§ **TASK OBJECTIVE**
An exact reproduction of all the entries below is required.
** Opening LISTED RECORDS block **
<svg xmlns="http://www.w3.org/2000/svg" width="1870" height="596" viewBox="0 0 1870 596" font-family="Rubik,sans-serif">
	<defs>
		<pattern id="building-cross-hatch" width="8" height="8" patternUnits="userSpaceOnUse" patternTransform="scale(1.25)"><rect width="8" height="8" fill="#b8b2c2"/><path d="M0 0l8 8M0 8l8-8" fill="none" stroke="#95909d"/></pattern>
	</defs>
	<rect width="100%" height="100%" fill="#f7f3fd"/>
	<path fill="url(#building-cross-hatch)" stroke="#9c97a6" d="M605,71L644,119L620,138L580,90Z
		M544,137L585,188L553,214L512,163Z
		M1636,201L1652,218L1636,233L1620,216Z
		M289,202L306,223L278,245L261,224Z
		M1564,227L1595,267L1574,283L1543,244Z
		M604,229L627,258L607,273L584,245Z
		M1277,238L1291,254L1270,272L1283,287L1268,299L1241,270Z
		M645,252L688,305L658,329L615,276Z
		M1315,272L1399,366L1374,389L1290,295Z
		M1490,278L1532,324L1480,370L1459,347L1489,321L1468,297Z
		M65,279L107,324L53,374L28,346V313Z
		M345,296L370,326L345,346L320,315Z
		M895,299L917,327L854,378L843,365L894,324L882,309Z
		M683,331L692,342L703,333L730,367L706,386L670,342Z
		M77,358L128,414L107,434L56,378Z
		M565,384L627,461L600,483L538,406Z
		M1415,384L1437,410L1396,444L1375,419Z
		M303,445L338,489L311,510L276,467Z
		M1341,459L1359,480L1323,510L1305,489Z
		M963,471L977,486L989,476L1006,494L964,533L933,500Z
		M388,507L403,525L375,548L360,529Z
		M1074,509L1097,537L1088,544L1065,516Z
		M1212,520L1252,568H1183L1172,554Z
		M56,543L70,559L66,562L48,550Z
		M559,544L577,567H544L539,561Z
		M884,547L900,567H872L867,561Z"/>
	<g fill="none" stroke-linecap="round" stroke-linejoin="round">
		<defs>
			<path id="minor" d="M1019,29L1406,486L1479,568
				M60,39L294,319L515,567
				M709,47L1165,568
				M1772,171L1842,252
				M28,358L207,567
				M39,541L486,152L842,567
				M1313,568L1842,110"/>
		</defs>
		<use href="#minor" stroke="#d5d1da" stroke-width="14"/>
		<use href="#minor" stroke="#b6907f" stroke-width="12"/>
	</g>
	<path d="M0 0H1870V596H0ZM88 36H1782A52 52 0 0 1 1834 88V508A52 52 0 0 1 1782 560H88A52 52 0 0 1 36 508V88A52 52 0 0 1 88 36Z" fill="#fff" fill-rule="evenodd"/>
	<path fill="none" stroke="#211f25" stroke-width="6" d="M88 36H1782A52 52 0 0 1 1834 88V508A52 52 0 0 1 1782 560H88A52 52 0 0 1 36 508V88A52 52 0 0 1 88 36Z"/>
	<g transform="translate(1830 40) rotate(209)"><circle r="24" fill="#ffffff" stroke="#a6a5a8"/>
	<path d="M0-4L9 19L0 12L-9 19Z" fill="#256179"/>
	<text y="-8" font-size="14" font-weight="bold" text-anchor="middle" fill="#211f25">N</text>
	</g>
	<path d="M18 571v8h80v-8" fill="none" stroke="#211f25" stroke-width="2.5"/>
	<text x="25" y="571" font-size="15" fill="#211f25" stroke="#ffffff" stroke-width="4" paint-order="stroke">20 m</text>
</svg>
** Closing LISTED RECORDS block **
§ **RESPONSE**
<svg xmlns="http://www.w3.org/2000/svg" width="1870" height="596" viewBox="0 0 1870 596" font-family="Rubik,sans-serif">
	<defs>
		<pattern id="building-cross-hatch" width="8" height="8" patternUnits="userSpaceOnUse" patternTransform="scale(1.25)"><rect width="8" height="8" fill="#b8b2c2"/><path d="M0 0l8 8M0 8l8-8" fill="none" stroke="#95909d"/></pattern>
	</defs>
	<rect width="100%" height="100%" fill="#f7f3fd"/>
	<path fill="url(#building-cross-hatch)" stroke="#9c97a6" d="M605,71L644,119L620,138L580,90Z
		M544,137L585,188L553,214L512,163Z
		M1636,201L1652,218L1636,233L1620,216Z
		M289,202L306,223L278,245L261,224Z
		M1564,227L1595,267L1574,283L1543,244Z
		M604,229L627,258L607,273L584,245Z
		M1277,238L1291,254L1270,272L1283,287L1268,299L1241,270Z
		M645,252L688,305L658,329L615,276Z
		M1315,272L1399,366L1374,389L1290,295Z
		M1490,278L1532,324L1480,370L1459,347L1489,321L1468,297Z
		M65,279L107,324L53,374L28,346V313Z
		M345,296L370,326L345,346L320,315Z
		M895,299L917,327L854,378L843,365L894,324L882,309Z
		M683,331L692,342L703,333L730,367L706,386L670,342Z
		M77,358L128,414L107,434L56,378Z
		M565,384L627,461L600,483L538,406Z
		M1415,384L1437,410L1396,444L1375,419Z
		M303,445L338,489L311,510L276,467Z
		M1341,459L1359,480L1323,510L1305,489Z
		M963,471L977,486L989,476L1006,494L964,533L933,500Z
		M388,507L403,525L375,548L360,529Z
		M1074,509L1097,537L1088,544L1065,516Z
		M1212,520L1252,568H1183L1172,554Z
		M56,543L70,559L66,562L48,550Z
		M559,544L577,567H544L539,561Z
		M884,547L900,567H872L867,561Z"/>
	<g fill="none" stroke-linecap="round" stroke-linejoin="round">
		<defs>
			<path id="minor" d="M1019,29L1406,486L1479,568
				M60,39L294,319L515,567
				M709,47L1165,568
				M1772,171L1842,252
				M28,358L207,567
				M39,541L486,152L842,567
				M1313,568L1842,110"/>
		</defs>
		<use href="#minor" stroke="#d5d1da" stroke-width="14"/>
		<use href="#minor" stroke="#b6907f" stroke-width="12"/>
	</g>
	<path d="M0 0H1870V596H0ZM88 36H1782A52 52 0 0 1 1834 88V508A52 52 0 0 1 1782 560H88A52 52 0 0 1 36 508V88A52 52 0 0 1 88 36Z" fill="#fff" fill-rule="evenodd"/>
	<path fill="none" stroke="#211f25" stroke-width="6" d="M88 36H1782A52 52 0 0 1 1834 88V508A52 52 0 0 1 1782 560H88A52 52 0 0 1 36 508V88A52 52 0 0 1 88 36Z"/>
	<g transform="translate(1830 40) rotate(209)"><circle r="24" fill="#ffffff" stroke="#a6a5a8"/>
	<path d="M0-4L9 19L0 12L-9 19Z" fill="#256179"/>
	<text y="-8" font-size="14" font-weight="bold" text-anchor="middle" fill="#211f25">N</text>
	</g>
	<path d="M18 571v8h80v-8" fill="none" stroke="#211f25" stroke-width="2.5"/>
	<text x="25" y="571" font-size="15" fill="#211f25" stroke="#ffffff" stroke-width="4" paint-order="stroke">20 m</text>
</svg>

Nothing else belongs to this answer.